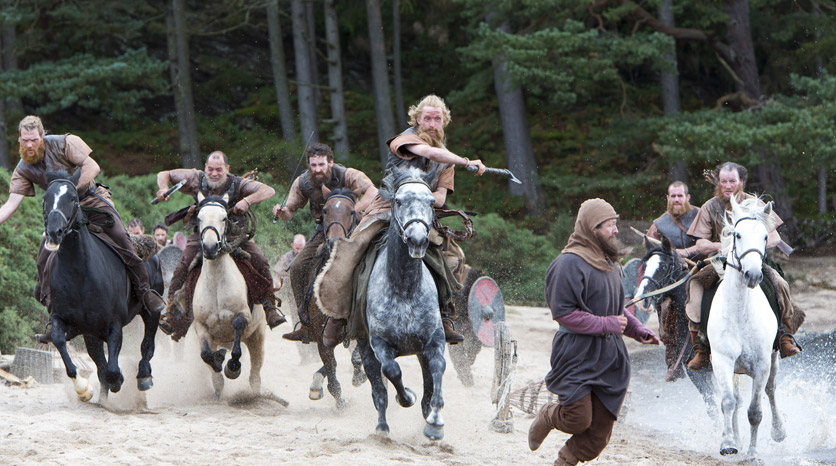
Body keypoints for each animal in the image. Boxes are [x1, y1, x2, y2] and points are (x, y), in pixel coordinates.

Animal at [42, 170, 161, 402]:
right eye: (45, 198)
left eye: (73, 198)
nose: (54, 232)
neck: (80, 275)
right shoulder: (63, 320)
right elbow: (60, 342)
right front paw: (83, 389)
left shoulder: (114, 325)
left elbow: (112, 370)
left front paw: (118, 380)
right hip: (90, 332)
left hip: (151, 311)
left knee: (147, 345)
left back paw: (144, 375)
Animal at [191, 192, 266, 399]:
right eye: (199, 217)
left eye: (224, 218)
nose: (210, 247)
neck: (216, 284)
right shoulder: (200, 326)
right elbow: (206, 355)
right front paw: (218, 360)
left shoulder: (243, 315)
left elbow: (238, 331)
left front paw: (232, 367)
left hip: (258, 336)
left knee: (255, 374)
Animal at [358, 167, 447, 440]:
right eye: (398, 201)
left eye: (431, 202)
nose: (417, 239)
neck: (404, 289)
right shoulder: (379, 344)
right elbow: (392, 372)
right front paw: (406, 396)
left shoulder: (433, 341)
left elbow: (438, 369)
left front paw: (435, 421)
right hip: (365, 349)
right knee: (379, 391)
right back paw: (382, 428)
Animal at [708, 196, 786, 456]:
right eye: (737, 235)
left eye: (765, 237)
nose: (752, 275)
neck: (740, 313)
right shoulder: (722, 361)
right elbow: (728, 402)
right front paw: (729, 443)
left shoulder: (761, 365)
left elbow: (755, 411)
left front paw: (752, 453)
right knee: (737, 400)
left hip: (773, 358)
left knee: (771, 390)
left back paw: (778, 431)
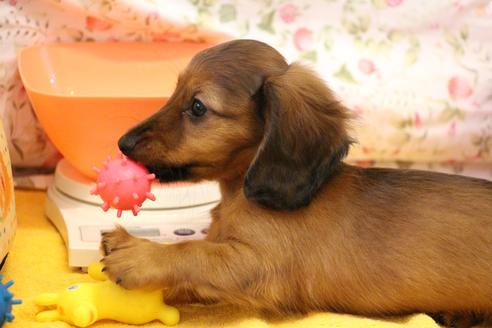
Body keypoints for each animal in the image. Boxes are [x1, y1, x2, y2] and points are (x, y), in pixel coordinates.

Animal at [101, 39, 492, 328]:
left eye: (197, 107)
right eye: (175, 93)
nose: (122, 143)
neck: (239, 196)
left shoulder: (259, 267)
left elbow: (195, 252)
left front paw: (140, 254)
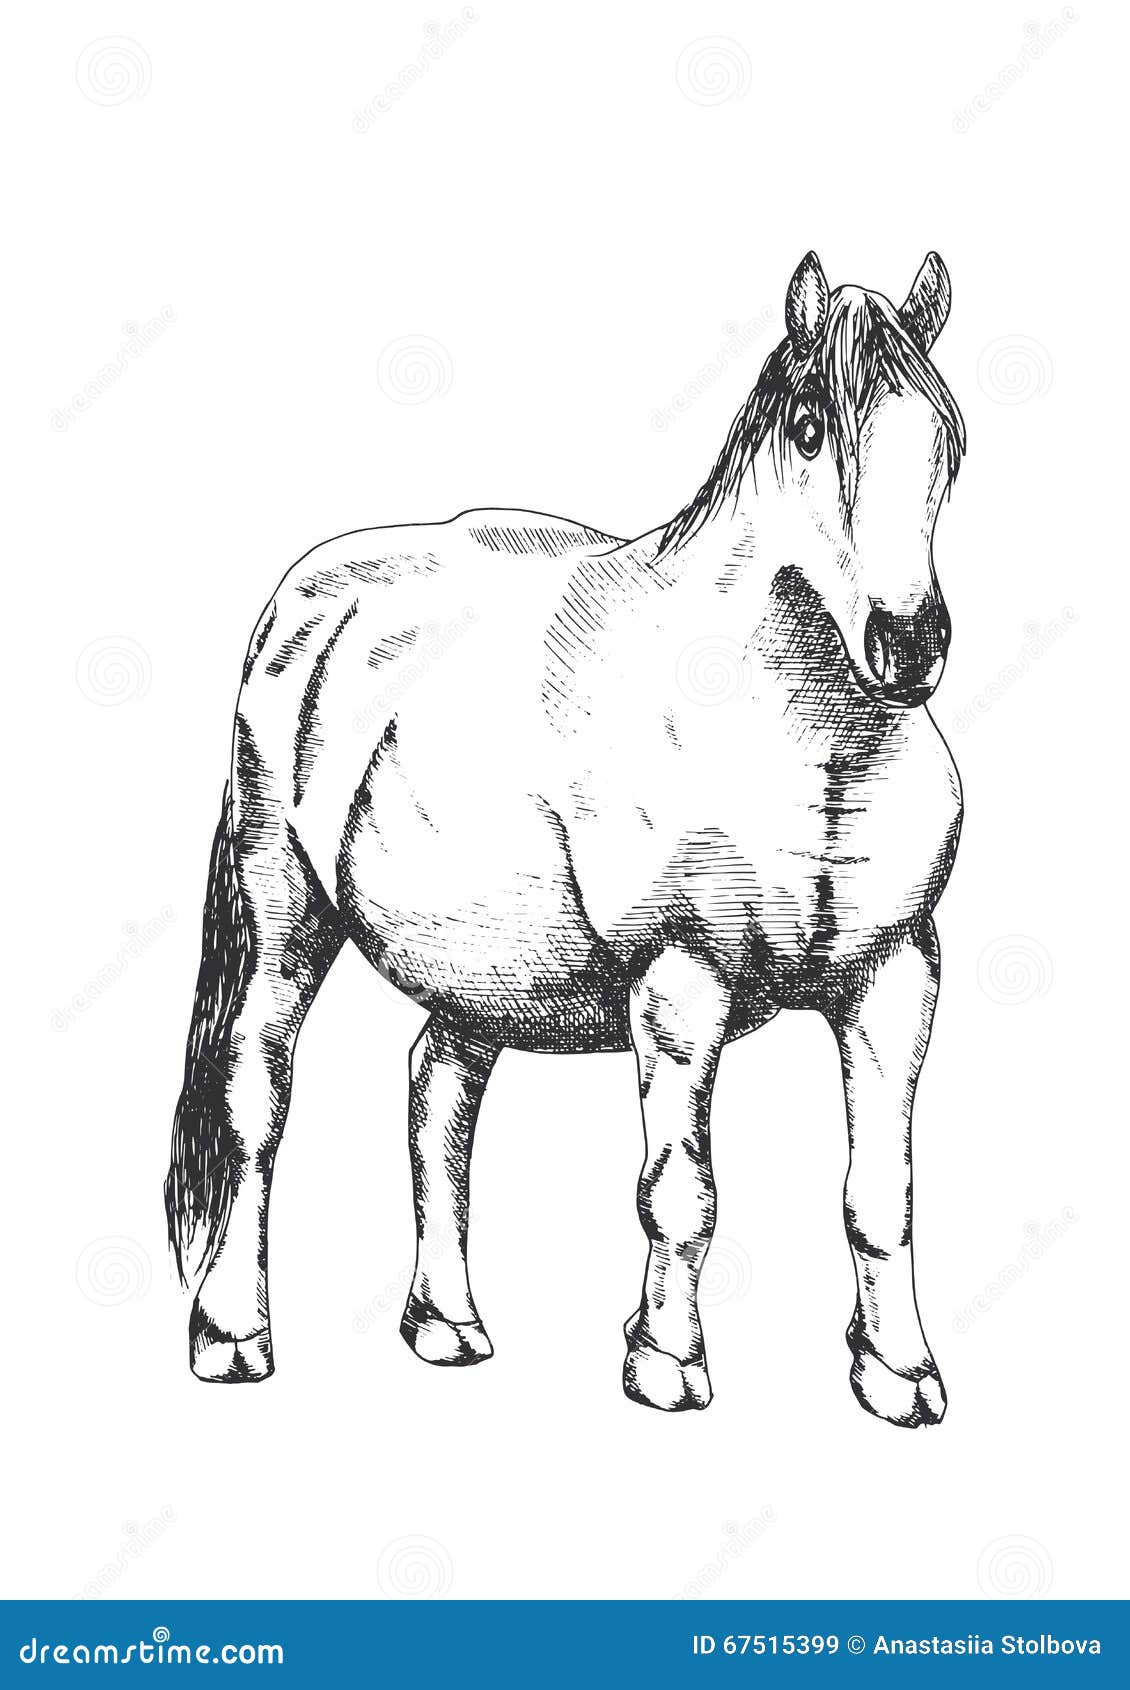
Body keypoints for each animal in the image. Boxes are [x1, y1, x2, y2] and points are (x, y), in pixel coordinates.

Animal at [165, 250, 966, 1427]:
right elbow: (681, 1195)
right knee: (254, 1101)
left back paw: (445, 1324)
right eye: (812, 427)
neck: (800, 738)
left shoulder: (896, 978)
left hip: (482, 969)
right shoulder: (680, 983)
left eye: (949, 436)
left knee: (438, 1090)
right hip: (283, 913)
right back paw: (232, 1334)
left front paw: (899, 1374)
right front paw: (667, 1363)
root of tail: (308, 600)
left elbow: (882, 1194)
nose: (907, 644)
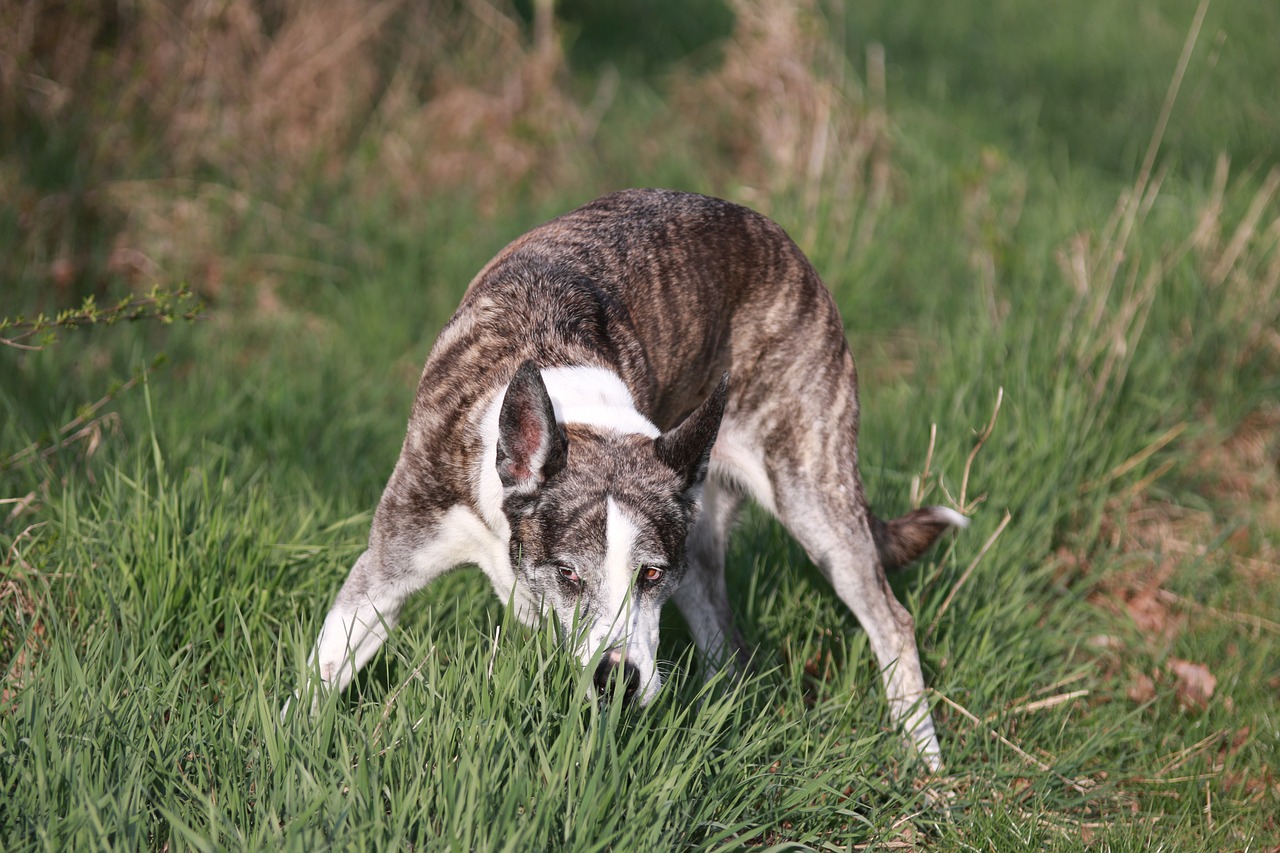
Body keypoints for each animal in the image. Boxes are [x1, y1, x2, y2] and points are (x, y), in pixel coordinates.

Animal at [296, 189, 962, 768]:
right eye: (568, 574)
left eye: (649, 574)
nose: (617, 679)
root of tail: (777, 237)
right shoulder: (391, 563)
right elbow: (324, 670)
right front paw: (292, 758)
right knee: (725, 636)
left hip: (809, 485)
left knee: (890, 620)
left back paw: (926, 769)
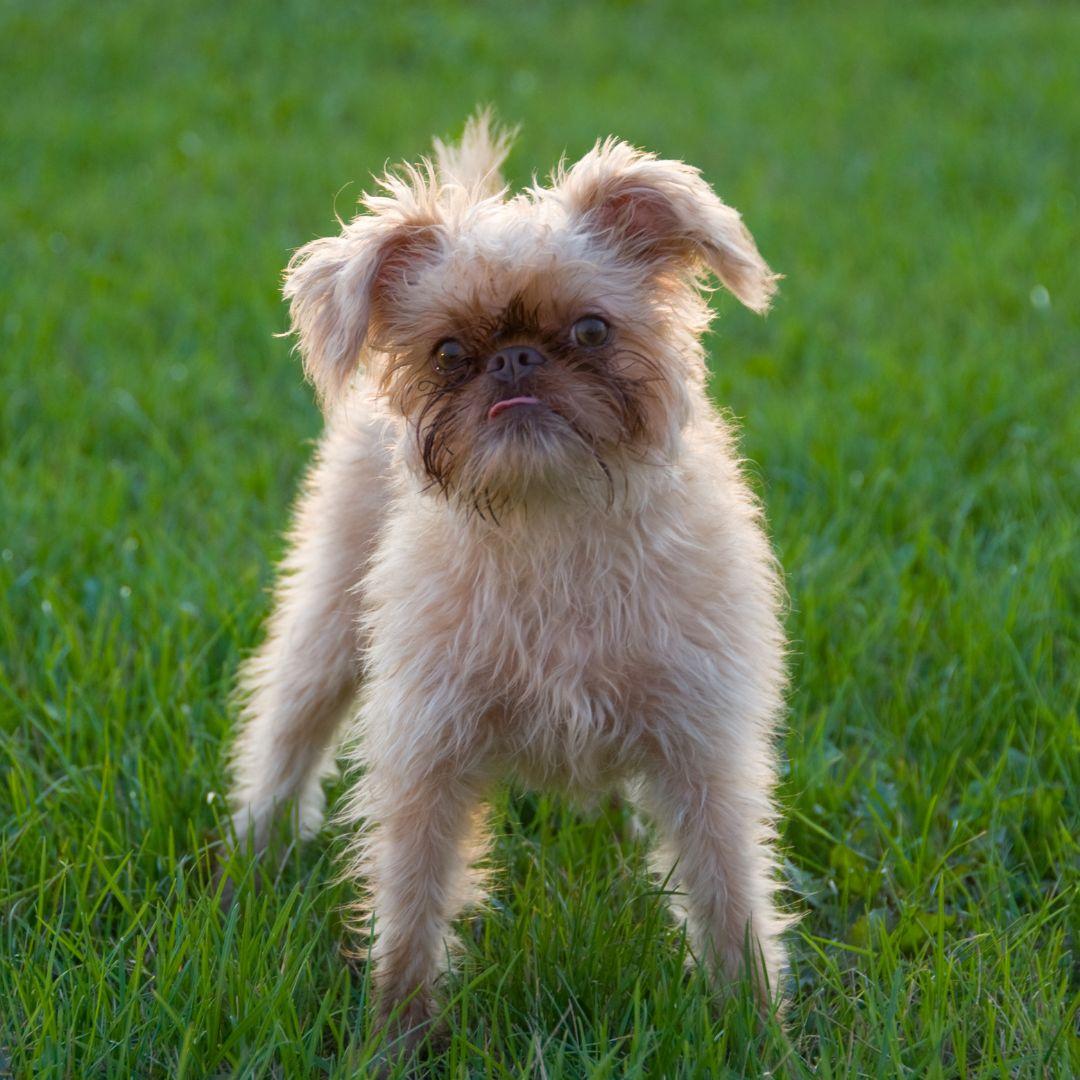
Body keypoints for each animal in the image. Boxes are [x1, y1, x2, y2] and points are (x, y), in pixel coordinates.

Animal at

• **What is needed**:
All lines after and including the one with "left knee: (890, 620)", through the end of the entries above, should be output exactly and by themselves. The pictures are to be left out.

• **Solved problem**:
left knee: (890, 620)
left back paw: (926, 769)
Body keypoints for each animal in the image. Boxes are [x1, y1, x2, y2] and points are (x, y), in pixel coordinates.

Animal at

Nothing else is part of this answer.